Ilustrasi. Warga mengikuti simulasi pemungutan suara di GOR Saparua, Bandung, Jawa Barat, Selasa (30/1/2024). (ANTARA FOTO/Raisan Al Farisi)
Sebelumnya, Ketua Tim Khusus Pemenangan Partai Buruh, Said Salahudin mengaku mendapat informasi proses penghitungan suara di tingkat kecamatan dihentikan. Dia menyebut, kabar dihentikannya penghitungan suara dilakukan KPU pada Minggu (18/2/2024) sampai Selasa (20/2/2024).
Dia menekankan bahwa penghitungan suara yang dihentikan oleh KPU perlu ditinjau ulang.
"Kami terus menerima laporan dari banyak pengurus daerah yang menyampaikan bahwa proses rekap di kecamatan di stop oleh Panitia Pemilihan Kecamatan (PPK) berdasarkan instruksi KPU RI dengan alasan sistem Sirekap eror," ujar dia pada Minggu (18/2/2024).
"Terus terang ini membuat kami bingung. Kenapa munculnya permasalahan pada Sirekap menyebabkan proses rekapitulasi harus ditunda? Padahal, Sirekap dan proses rekap merupakan dua entitas yang berbeda dan tidak boleh saling mempengaruhi satu sama lain," lanjutnya.
Dia menegaskan, Sirekap hanya instrumen untuk memenuhi asas keterbukaan informasi publik atas hasil pemilu sebagai bagian dari data publik yang berhak diketahui oleh masyarakat. Data Sirekap bukanlah data resmi hasil pemilu.
Sehingga, kata Said, apabila muncul masalah pada Sirekap, itu hanya kendala teknis yang sama sekali tidak akan mempengaruhi keabsahan hasil pemilu. Sebab, hasil resmi pemilu diperoleh dari proses rekapitulasi penghitungan suara yang dilakukan secara berjenjang dimulai dari tingkat kecamatan oleh PPK.

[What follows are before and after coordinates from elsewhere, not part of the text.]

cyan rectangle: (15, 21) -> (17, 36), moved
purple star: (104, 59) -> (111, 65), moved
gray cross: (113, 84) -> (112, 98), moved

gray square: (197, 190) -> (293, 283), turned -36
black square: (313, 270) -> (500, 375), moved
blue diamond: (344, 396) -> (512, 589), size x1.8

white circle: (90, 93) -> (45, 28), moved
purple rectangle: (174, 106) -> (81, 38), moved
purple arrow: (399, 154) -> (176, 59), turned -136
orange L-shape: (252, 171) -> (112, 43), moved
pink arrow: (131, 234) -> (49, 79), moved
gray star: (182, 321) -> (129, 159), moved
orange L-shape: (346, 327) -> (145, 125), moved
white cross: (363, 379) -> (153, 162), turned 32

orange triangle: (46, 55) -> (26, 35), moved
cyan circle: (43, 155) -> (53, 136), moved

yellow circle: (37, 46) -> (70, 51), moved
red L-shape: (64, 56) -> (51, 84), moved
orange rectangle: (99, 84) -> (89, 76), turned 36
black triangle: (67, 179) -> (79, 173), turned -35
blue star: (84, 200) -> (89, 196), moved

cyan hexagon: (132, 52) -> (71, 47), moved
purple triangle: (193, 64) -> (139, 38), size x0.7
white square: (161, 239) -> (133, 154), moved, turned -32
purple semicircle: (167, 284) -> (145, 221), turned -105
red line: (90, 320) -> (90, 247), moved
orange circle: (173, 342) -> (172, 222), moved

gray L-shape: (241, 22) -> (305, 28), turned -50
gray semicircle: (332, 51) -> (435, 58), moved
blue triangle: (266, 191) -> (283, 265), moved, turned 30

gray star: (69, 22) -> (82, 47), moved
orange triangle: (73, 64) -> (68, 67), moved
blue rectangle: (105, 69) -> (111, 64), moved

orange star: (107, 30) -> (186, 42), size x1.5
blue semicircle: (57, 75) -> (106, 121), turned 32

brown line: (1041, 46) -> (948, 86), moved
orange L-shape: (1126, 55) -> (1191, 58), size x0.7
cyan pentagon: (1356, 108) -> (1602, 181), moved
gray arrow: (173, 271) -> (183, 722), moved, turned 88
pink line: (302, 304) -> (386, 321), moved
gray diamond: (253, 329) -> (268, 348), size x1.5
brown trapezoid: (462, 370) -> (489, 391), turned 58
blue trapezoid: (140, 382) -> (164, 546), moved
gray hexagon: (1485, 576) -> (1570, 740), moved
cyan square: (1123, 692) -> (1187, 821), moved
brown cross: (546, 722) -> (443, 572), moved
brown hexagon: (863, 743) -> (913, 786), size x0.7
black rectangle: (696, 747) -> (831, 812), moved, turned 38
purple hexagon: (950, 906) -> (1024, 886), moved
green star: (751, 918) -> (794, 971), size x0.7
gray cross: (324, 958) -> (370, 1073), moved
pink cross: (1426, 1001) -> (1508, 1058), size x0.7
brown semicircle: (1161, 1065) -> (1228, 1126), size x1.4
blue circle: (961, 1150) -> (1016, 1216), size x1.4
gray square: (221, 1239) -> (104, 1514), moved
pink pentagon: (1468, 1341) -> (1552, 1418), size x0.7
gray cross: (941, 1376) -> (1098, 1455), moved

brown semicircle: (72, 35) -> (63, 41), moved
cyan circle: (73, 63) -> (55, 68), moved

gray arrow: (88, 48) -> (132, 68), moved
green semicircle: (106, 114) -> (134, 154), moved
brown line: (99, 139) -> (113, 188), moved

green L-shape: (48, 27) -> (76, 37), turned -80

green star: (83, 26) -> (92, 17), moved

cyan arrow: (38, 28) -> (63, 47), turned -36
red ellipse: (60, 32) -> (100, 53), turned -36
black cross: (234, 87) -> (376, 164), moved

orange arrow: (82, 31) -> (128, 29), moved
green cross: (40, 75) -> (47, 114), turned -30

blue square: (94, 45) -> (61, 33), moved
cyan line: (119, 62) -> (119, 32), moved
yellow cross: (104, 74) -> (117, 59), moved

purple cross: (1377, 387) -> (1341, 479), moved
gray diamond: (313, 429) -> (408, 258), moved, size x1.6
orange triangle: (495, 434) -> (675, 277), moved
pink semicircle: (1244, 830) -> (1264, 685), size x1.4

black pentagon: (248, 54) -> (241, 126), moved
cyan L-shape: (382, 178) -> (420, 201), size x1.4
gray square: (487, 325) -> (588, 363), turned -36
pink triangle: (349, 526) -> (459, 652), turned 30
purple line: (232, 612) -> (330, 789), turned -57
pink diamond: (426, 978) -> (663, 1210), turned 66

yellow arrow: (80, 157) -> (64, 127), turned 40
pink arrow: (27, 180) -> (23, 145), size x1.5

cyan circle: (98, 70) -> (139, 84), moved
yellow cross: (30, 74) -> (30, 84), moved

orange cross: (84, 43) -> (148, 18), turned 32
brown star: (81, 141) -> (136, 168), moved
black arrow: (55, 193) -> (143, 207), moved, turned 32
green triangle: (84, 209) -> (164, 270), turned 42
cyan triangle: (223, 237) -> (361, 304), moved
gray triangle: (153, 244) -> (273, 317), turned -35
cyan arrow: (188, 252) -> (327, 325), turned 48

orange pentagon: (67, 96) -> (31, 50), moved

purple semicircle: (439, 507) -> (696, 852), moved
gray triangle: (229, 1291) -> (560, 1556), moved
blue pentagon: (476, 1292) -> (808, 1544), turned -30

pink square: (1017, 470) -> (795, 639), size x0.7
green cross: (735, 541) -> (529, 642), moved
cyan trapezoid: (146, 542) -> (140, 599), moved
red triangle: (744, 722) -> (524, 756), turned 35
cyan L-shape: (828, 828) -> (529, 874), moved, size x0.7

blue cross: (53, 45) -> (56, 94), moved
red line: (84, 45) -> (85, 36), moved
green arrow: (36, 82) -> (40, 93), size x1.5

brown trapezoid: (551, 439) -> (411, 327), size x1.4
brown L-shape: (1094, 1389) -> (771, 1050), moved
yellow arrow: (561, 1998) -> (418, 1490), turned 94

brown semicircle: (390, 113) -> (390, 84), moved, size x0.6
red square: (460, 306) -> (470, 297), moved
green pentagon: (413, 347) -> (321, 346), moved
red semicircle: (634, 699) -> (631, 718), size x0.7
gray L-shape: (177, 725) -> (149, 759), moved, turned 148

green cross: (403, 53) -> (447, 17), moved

"Begitu pengaturannya menurut Undang-Undang Pemilu," tutur dia.
Oleh sebab itu, terkait munculnya masalah teknis pada Sirekap, KPU cukup memperbaiki sistem pengolahan data formulir model C.HASIL dari tiap TPS ke dalam sistem. Tidak perlu permasalahan Sirekap dikaitkan dengan proses rekapitulasi penghitungan suara di kecamatan yang dihentikan.
"Kesimpulannya, proses rekap tidak boleh dipengaruhi dan sama sekali tidak boleh didasari dari data di Sirekap, dan permasalahan yang muncul pada Sirekap tidak boleh mengganggu berjalannya proses rekapitulasi di tingkat kecamatan," tegasnya.
Dia menyarankan, agar permasalahan Sirekap tidak terus menjadi kendala, KPU bisa mengatasi dengan cara memerintahkan Panitia Pemungutan Suara (PPS) untuk menempelkan formulir model C.HASIL salinan di tiap desa/kelurahan agar masyarakat tetap bisa melihat hasil pemilu. Dengan cara ini, asas transparansi yang tidak bisa dipenuhi oleh Sirekap bisa dipenuhi oleh PPS.
Namun yang jadi permasalahan, hampir semua PPS tidak mau menempelkan formulir model C.HASIL salinan. Padahal, mengumumkan lembaran hasil pemilu oleh PPS adalah kewajiban yang tidak boleh diabaikan menurut ketentuan Pasal 391 UU Pemilu.
"Kalau formulir model C.HASIL salinan tidak ditempel, maka Pasal 508 UU Pemilu mengancam PPS dengan ancaman pidana kurungan selama 1 (satu) tahun ditambah denda sebesar 12 juta rupiah," imbuh dia.